I'm very grateful for Dejan's input on the thread
http://activemq.2283324.n4.nabble.com/broker-config-if-destination-may-be-down-td3086163.html

However I feel like perhaps I'm hitting this issue because of some
fundamental problem with my approach.

What I am trying to do is actually easy to describe, especially when you
don't take security or failover into account.

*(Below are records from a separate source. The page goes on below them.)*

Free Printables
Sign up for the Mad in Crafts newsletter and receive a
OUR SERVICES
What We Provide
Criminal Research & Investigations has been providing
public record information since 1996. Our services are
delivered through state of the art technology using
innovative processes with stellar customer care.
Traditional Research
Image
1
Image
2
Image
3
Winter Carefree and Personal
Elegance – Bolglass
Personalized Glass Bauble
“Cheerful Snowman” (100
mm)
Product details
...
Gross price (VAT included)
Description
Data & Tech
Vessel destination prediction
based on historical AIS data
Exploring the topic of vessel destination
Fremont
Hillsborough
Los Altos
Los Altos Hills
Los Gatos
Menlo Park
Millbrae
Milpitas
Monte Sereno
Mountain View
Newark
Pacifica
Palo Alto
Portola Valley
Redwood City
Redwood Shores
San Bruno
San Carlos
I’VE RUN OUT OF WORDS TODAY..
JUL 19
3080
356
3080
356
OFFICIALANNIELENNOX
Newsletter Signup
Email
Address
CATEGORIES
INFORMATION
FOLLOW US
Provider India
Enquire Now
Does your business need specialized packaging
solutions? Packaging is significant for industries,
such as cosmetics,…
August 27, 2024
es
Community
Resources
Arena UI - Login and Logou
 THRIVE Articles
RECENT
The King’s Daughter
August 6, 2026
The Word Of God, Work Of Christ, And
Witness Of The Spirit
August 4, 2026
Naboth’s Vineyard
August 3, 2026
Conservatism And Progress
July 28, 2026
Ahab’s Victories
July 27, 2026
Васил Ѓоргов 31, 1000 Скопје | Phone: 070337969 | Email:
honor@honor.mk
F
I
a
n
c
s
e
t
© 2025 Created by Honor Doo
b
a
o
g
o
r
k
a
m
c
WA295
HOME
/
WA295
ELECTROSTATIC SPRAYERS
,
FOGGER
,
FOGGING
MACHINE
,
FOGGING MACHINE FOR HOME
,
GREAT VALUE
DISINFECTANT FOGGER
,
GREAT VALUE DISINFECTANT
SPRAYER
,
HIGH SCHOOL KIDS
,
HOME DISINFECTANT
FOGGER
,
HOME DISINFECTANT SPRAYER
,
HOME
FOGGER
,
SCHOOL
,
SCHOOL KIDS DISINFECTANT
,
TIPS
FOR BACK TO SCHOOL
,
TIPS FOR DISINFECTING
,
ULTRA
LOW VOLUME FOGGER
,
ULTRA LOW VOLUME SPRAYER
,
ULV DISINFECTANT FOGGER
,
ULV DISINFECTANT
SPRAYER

1. Say there are 2 servers, A and B.

2. There is only one type of message, and each server both sends and
receives it.

3. Sometimes A or B is down, and sometimes one server is started and
expected to run without the other ever starting.  No server/broker is
_always_ up.

4. The sending process shouldn't care if the remote server is up (messages
should cue up).

5. The receiving process shouldn't care if the remote server is up, it just
waits for data.

6. It's okay if we lose messages if too many would cue up, etc.  The
important thing is that we re-establish the message flow between A and B
when they are both available.


Currently I have one bridged broker on each server, and our sending and
receiving processes communicate with it using a vm connection.  This setup
works for most cases including transient network outages and even bouncing
one of the servers, but it does NOT work if the remote server is unavailable
at startup time*. 
(* possibly because I use a failover transport, which is probably required)

What I'd love to hear is how other's might approach this problem?  Am I over
or under engineering this?  Should I have 2 brokers on each server?